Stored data
--------------------------------
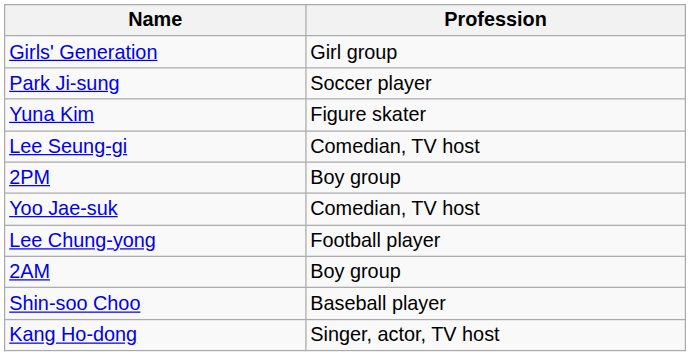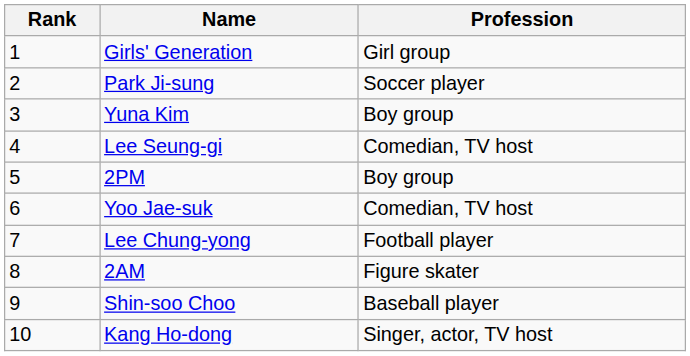+ column: Rank | 1 | 2 | 3 | 4 | 5 | 6 | 7 | 8 | 9 | 10
Yuna Kim | Profession: Figure skater -> Boy group
2AM | Profession: Boy group -> Figure skater
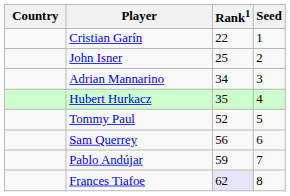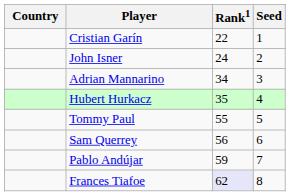John Isner | Rank1: 25 -> 24
Tommy Paul | Rank1: 52 -> 55
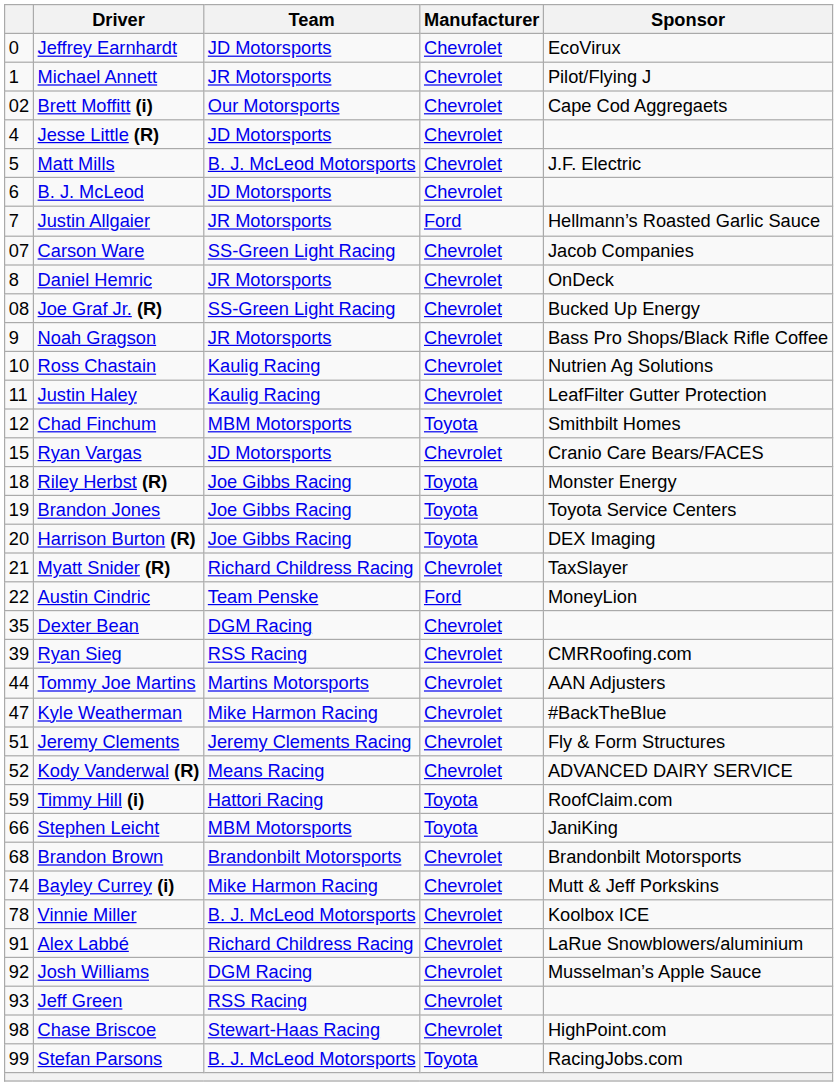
--------------------------------
**What to produce**
Reproduce every one of the lines above verbatim, omitting the pictures from your answer.

**Output below**
+ column: Rank | 1 | 2 | 3 | 4 | 5 | 6 | 7 | 8 | 9 | 10
Yuna Kim | Profession: Figure skater -> Boy group
2AM | Profession: Boy group -> Figure skater
John Isner | Rank1: 25 -> 24
Tommy Paul | Rank1: 52 -> 55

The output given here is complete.